The Magicians is at times a brilliant piece of parody, acknowledging and perhaps mildly poking fun at similar books such as the Harry Potter series and The Chronicles of Narnia. At other times it drags slightly with the characters appearing overly negative or cynical. These issues are easily overlooked, however, against Grossman’s excellent use of dialogue and characterization.
Readers who grew up on Harry Potter or The Chronicles of Narnia may find themselves drawn to The Magicians based on the obvious similarities, and indeed, it would be easy to dismiss The Magicians as a Harry Potter or Narnia rip off without deeper investigation, but readers will quickly realize that Grossman has created a darker, more grown-up world which acknowledges the fantasy of the other worlds but which also recognizes that being magical does not guarantee greatness.
Readers may also enjoy Jonathan Strange & Mr Norrell by Susanna Clarke or Soon I Will Be Invincible by Lev Grossman’s brother Austin Grossman.
American Gods by Neil Gaiman centers around the idea that the ancient stories of gods and mythological creatures are real. Since people have stopped believing in them, they have faded into obscurity having been replaced by new gods of technology, drugs, and celebrity.
The novel opens with Shadow, a convict who, days before he is due to be released on parole, receives word that his wife and his best friend have been killed in a car accident. Consumed by grief, Shadow takes a job as a bodyguard for the mysterious Mr. Wednesday, who appears to know a great deal about Shadow’s life without having been told. Soon they embark on a journey across America where Shadow learns the truth about all the gods, old and new.
Gaiman is an established author known for books such as Neverwhere, Anansi Boys, and the acclaimed graphic novel Sandman. In addition to American Gods, Gaiman’s Sandman spin-off, Lucifer has also been made into a current Fox TV show.
Gaiman shines throughout all of his writing and American Gods is no exception. From the easily imaginable physical descriptions, to Gaiman’s solid use of dialogue, readers will be drawn into the world of American Gods and Shadow’s life. As with many of Gaiman’s previous novels, American Gods draws on the idea that ancient legends and fairy tales have a foundation in reality.
In The Ocean at the End of the Lane Gaiman created a world in which fairies co-exist with mortals. In Lucifer, Satan has become bored with ruling Hell and has instead taken up residence in Los Angeles as the owner of a piano bar. In American Gods a world is imagined in which the gods of Norse, Greek, and other cultures co-exist with mortals.

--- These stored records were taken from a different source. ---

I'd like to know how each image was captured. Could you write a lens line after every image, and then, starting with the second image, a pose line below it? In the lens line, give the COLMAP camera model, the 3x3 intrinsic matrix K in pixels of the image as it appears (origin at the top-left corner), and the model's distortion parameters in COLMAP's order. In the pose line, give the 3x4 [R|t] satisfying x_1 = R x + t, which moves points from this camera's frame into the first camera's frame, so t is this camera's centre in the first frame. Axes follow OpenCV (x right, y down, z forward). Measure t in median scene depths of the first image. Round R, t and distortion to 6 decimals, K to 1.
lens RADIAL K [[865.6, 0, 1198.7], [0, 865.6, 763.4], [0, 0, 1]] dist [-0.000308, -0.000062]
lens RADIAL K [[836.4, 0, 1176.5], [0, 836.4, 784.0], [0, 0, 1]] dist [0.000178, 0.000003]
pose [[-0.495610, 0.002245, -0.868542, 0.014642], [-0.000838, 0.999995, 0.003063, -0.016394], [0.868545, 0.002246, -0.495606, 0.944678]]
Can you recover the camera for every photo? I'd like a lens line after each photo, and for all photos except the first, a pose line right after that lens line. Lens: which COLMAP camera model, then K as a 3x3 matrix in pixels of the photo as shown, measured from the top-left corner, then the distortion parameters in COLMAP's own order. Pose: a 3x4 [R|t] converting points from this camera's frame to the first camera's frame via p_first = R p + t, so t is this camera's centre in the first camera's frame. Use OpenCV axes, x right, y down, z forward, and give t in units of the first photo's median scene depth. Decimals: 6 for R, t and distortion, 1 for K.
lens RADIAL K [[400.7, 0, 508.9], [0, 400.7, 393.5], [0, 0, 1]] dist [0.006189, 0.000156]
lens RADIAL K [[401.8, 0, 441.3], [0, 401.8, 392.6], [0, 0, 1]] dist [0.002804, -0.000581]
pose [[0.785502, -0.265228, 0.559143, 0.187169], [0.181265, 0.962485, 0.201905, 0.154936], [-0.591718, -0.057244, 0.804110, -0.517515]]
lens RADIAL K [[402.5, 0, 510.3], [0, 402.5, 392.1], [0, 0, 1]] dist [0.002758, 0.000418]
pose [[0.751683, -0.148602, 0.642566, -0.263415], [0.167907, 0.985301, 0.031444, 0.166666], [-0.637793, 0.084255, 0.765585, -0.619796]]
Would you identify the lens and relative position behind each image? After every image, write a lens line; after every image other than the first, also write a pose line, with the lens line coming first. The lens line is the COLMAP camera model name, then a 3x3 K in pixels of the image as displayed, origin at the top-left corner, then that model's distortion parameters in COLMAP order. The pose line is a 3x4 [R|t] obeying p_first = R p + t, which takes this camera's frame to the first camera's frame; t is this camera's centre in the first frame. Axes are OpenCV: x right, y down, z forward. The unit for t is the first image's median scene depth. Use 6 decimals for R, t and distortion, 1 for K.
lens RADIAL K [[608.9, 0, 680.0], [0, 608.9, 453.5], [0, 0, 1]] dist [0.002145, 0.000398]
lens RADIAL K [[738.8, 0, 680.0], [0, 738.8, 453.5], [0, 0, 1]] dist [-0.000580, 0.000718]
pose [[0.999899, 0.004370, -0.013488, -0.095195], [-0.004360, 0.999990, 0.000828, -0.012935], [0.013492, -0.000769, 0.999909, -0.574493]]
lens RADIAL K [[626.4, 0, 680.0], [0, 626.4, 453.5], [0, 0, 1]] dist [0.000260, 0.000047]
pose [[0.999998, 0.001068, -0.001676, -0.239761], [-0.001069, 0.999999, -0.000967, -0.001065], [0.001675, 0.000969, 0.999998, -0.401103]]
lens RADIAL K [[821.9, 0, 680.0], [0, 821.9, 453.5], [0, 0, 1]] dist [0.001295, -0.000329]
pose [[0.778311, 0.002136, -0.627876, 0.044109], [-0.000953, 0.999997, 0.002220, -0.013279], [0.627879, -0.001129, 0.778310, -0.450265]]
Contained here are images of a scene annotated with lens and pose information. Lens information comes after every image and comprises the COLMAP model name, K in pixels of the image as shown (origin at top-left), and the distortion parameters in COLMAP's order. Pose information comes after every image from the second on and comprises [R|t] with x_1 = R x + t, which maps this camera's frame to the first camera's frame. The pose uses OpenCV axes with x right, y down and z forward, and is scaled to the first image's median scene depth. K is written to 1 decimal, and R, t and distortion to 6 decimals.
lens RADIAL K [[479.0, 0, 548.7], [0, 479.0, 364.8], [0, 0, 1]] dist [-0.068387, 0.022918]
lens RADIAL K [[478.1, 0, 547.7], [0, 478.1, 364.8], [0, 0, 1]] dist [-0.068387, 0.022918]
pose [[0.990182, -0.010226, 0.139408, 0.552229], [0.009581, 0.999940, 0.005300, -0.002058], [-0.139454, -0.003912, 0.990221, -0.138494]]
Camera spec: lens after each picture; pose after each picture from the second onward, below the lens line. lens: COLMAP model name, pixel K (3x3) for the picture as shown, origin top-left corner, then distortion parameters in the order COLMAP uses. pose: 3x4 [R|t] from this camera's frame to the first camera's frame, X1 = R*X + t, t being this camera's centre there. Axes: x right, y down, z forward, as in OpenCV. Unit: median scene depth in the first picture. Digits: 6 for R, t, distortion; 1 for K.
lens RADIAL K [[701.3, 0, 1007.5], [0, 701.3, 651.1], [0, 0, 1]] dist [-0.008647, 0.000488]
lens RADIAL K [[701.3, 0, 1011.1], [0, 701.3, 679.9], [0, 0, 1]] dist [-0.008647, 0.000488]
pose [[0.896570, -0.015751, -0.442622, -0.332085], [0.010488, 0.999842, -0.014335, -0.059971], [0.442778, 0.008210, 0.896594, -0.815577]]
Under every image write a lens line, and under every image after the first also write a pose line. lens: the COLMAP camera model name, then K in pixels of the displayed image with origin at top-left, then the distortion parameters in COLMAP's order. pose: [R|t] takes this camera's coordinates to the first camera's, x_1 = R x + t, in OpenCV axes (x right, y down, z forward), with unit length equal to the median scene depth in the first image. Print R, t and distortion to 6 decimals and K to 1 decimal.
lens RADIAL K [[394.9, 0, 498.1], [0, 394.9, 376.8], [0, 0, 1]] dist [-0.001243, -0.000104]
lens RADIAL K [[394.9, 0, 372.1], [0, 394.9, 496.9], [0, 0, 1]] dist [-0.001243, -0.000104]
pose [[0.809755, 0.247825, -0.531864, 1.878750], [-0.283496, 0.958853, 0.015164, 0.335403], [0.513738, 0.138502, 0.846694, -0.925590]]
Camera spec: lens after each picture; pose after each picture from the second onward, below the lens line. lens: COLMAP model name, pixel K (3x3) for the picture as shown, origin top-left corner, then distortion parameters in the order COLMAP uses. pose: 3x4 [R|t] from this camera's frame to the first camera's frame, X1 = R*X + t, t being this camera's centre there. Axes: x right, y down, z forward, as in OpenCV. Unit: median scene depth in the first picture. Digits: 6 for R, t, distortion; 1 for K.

Readers starting with American Gods should investigate Gaiman’s other works such as Coraline, Neverwhere, or Good Omens (co-authored with the late Terry Pratchett). Readers familiar with Gaiman’s work may also want to consider John Dies at the End by David Wong or The Long Dark Tea-Time of the Soul by Douglas Adams.
Each of these novels provides a good foundation for their TV adaptations, and readers should find something to enjoy in all of them.